It was a beautiful sunny, but very cold January 26, 1993, at the Burlington (Vermont) International Airport. I stopped at the FBO to request a preheat and have the tanks of the Cessna 150 topped off. Our club airplane was a mid-1960s vintage machine with its own set of quirks that required constant monitoring. One of these was the com radio. It would work reliably for weeks on end and then, for no apparent reason, it would catch the proverbial electronic flu. The usual complaint from controllers was that transmissions were very weak.
My plan was to fly northwest over Lake Champlain to a designated practice area for some basic flight maneuvers. With the preheat complete, I climbed aboard, got the cabin organized, and began the start-up procedure. The first two start attempts produced nothing but a very sluggish movement of the prop and no hint that the engine was about to come to life. I knew that the frigid battery had limited power but elected to give it one more try after another shot of prime. The prop began to move in the same lethargic manner and nearly stopped altogether before the engine suddenly fired up. I breathed a sigh of relief and figured that my troubles were over. In fact, they were just about to start.
The usual quick chat with the tower produced a clearance for takeoff and I was on my way. The first hint that something was amiss occurred just after the tower handed me off to the departure controller. Although I was still only a couple of miles from the airport, radio communications were extremely weak. I could barely hear the controller and wondered if I had actually heard all of his instructions. At this point I was headed toward the practice area and figured that if departure wasn't happy with my course, the controller would call again. Knowing the history of the radio, I concluded that it must be having a bad day, so I continued.
The second hint that things were not as they should be was the relative quietness of the departure frequency, which I was required to monitor. How nice, I thought. After about 30 minutes, I called approach to get cleared back into the Class C airspace for the trip back. No answer. I called again. No answer.

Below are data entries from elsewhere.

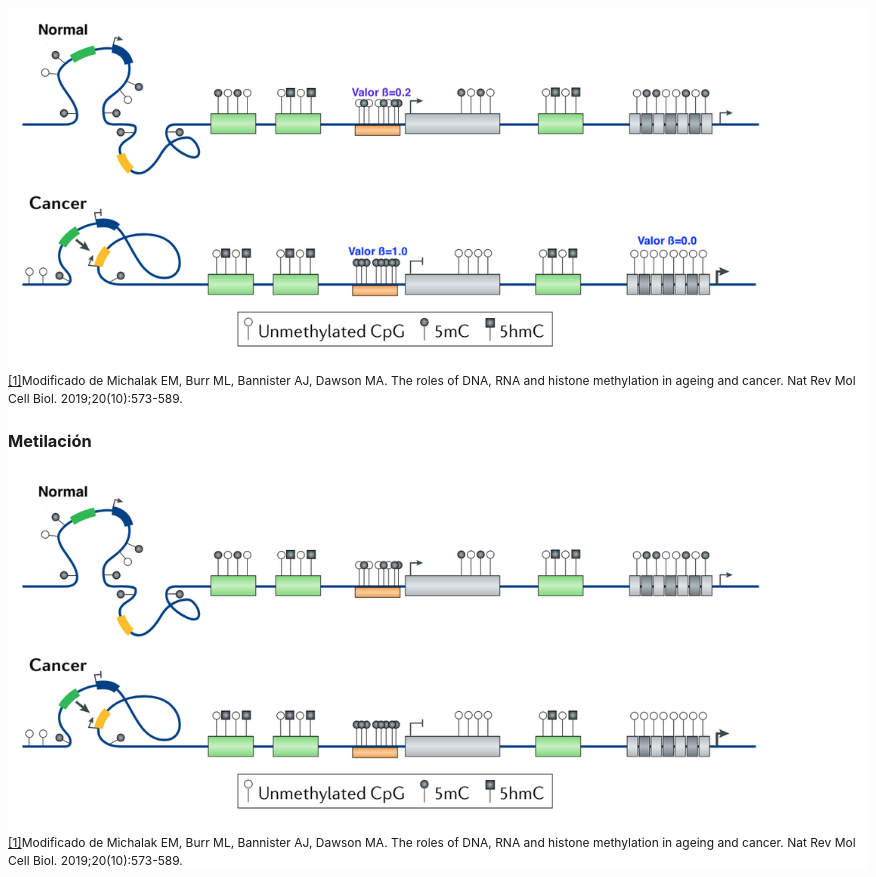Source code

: <img src="img/beta.png" width="90%">
<p style="font-size: 12px; text-align: left;">
<a target="_blank" href="">[1]</a>Modificado de Michalak EM, Burr ML, Bannister AJ, Dawson MA. The roles of DNA, RNA and histone methylation in ageing and cancer. Nat Rev Mol Cell Biol. 2019;20(10):573-589.</p>

### Metilación
<img src="img/Methylation.png" width="90%">
<p style="font-size: 12px; text-align: left;">
<a target="_blank" href="">[1]</a>Modificado de Michalak EM, Burr ML, Bannister AJ, Dawson MA. The roles of DNA, RNA and histone methylation in ageing and cancer. Nat Rev Mol Cell Biol. 2019;20(10):573-589.</p>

Knowing that I could not get any closer to the Burlington tower without entering the Class C airspace, I headed for the Franklin County State Airport in Highgate, Vermont, which was only 10 minutes away. If the radio was working at all, I ought to be able to tell by calling Franklin's Unicom while directly overhead. If it turned out that the radio had died, I could land, telephone the Burlington tower from there, and make the necessary arrangements to get the airplane back in. I was beginning to feel confident that I was handling the situation well.
My next scan of the panel showed both fuel gauges indicating empty. Panic set in. My heart began to pound. I looked around for a suitable place to land if the engine should decide to quit. The frozen surface of Lake Champlain looked more inviting than it had ever looked before. I made a decision to try to make Franklin County, which was just inland from the lakeshore, knowing that I had the lake below me if I needed it.
As I approached the field, a call to unicom again produced no reply. Not knowing how much fuel I had left, I elected to make a straight-in landing to the north, and land downwind. Wanting to slow the airplane as much as possible, I pushed down on the flap switch. Nothing. It was at this point, only moments before touching down, that I realized the exact nature of the problem at hand — I had a total electrical failure.
Following an uneventful landing, the mechanic at Franklin County pointed out that I probably had plenty of fuel on board because I had taken off with full tanks and had been flying only a little more than an hour. Had I remembered that the fuel gauges are electrically operated, I could have saved myself an enormous amount of worry, not to mention embarrassment.
A quick test of the battery showed that it was about as dead as it could be. The alternator had failed and was not charging it during my flight. Simply starting the engine had depleted nearly all the battery's energy. We removed it from the airplane and charged it while I attempted to regain my composure. Before heading home, I called Burlington Tower on the telephone to advise them of my situation. They, as well as the mechanic who helped me, suggested that I not use any electrical equipment until I had to radio them from outside the Class C boundary. Before I hung up, they also gave me a squawk code for the transponder.
The 30-minute trip home was uneventful. The radio worked when it had to. I even had flaps for landing. I must have rerun the day's events a hundred times in my mind that night, trying to figure out where my judgment had failed me. Well, it wasn't too hard to come up with the answers. As a new pilot, there were many obvious clues that I hadmissed, such as failing to notice that the ammeter was not showing a charge. Fortunately for me, the price was small — a little time and a few holes in my pride.
Tyler Yandow is a 250-hour private pilot and architect living in Manchester Center, Vermont. He currently flies a Cessna 172.